Выбрать главу

Задумаемся, так ли это? В своем «святом ремесле» среди беспрерывных гроз и празднеств Лермонтов двигался к совершенству со сказочной быстротой – а для этого нужно судить себя очень строго:

В себя ли заглянешь? – там прошлого нет и следа:И радость, и муки, и все там ничтожно.

Правда, эту горечь трудно назвать смирением: она скорее проистекает из непомерных (опять гордыня!) требований к себе, то есть из необыкновенно высоких представлений о том, каким должен быть человек. Не было ли глубинной причиной лермонтовской «с небом гордой вражды» желание защитить достоинство земной человеческой стойкости, честности, земной человеческой любви?

Что мне сиянье божьей властиИ рай святой?Я перенес земные страстиТуда с собой.

Иначе говоря, в основе лермонтовского «сверхчеловечества» лежала, быть может, жажда свободной (свободно, не под чьим-то диктатом избранной) человечности. Официальная церковь и расхожая мораль полагают человека слишком алчным, трусливым и злобным существом, чтобы быть пригодным к исполнению долга без верховной направляющей десницы. Но Лермонтов доказал, что можно противостоять соблазнам низости, не прячась в утешительные сказки, не стремясь укрыться в какой-то могущественной партии или анонимной массе и не ожидая ничьих наград. И даже не надеясь на победу – опираясь на одно лишь чувство чести. Но для этого нужно иметь чрезвычайно высокое мнение о собственной личности!

О вредоносности гордыни можно сказать много обличительных (и справедливых!) слов. Но не эта ли пресловутая «гордыня» одарила Лермонтова той изумительной стойкостью, с которой он в полном одиночестве без единой жалобы исполнил свой долг поэта, изгнанника, воина? И в этом железном мужестве, свободном от утешительных иллюзий, – еще один урок, преподанный нам Лермонтовым. Кто знает, не вспоминались ли ему слова пламенного Шиллера, которому он подражал в своих ранних драмах: «Муки отступят перед моею гордыней!»

- **Набор данных**:
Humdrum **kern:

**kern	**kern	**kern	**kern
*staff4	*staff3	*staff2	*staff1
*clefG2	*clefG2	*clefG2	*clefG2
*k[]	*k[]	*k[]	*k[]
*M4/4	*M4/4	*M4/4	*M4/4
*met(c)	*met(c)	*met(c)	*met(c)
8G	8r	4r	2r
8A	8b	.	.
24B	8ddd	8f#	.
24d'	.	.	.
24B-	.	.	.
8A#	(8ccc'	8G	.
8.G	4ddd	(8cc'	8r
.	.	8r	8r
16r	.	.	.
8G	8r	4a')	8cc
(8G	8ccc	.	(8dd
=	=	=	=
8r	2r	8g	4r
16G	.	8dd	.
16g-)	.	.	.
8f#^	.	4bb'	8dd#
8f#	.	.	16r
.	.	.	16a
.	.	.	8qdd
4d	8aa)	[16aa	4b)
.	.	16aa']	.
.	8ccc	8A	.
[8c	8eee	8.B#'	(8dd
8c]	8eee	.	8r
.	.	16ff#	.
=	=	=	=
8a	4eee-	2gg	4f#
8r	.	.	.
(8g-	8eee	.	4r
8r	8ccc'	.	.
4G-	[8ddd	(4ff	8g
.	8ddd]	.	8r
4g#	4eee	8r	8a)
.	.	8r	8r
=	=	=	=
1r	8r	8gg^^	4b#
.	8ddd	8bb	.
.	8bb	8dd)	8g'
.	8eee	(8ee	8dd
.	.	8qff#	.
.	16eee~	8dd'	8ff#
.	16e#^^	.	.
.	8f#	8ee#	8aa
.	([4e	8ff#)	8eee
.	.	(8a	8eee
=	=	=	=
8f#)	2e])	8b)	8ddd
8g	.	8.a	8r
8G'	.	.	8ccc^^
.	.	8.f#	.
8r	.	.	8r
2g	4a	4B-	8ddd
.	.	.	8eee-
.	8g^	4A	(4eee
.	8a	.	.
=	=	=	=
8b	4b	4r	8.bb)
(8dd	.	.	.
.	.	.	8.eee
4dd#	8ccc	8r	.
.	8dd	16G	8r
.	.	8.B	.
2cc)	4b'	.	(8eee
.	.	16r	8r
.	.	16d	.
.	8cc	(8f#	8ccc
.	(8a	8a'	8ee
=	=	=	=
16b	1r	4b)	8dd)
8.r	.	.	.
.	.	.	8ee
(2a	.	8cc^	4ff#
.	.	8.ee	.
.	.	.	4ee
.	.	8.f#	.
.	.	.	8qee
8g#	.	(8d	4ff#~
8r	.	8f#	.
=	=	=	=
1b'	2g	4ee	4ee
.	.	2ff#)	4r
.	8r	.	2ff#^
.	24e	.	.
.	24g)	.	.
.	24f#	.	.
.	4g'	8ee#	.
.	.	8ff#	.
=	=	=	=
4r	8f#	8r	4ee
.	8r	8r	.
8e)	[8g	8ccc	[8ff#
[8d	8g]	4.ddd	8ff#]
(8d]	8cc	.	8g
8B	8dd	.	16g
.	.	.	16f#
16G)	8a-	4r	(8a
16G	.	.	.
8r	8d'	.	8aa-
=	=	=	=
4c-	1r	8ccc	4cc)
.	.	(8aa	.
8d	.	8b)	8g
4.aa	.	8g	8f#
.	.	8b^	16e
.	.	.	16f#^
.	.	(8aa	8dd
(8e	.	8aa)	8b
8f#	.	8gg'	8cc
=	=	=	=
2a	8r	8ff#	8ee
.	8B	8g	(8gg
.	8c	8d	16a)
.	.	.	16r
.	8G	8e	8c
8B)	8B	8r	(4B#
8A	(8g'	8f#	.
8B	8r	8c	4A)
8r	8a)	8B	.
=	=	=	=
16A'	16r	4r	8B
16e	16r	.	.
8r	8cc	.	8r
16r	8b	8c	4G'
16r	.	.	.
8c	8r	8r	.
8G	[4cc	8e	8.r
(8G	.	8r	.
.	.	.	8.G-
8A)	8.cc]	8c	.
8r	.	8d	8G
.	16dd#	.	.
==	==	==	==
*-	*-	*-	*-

- **Задание**:
Ответьте на вопросы по статье о Лермонтове.
1. Из чего, согласно статье, скорее проистекает горечь Лермонтова?
2. Каким существом, по словам статьи, полагают человека официальная церковь и расхожая мораль?
3. Чьи слова, как предполагается в статье, могли вспоминаться Лермонтову?

- **Ответ**:
1. Из непомерных требований к себе, то есть из необыкновенно высоких представлений о том, каким должен быть человек.
2. Слишком алчным, трусливым и злобным существом, чтобы быть пригодным к исполнению долга без верховной направляющей десницы.
3. Слова Шиллера: «Муки отступят перед моею гордыней!»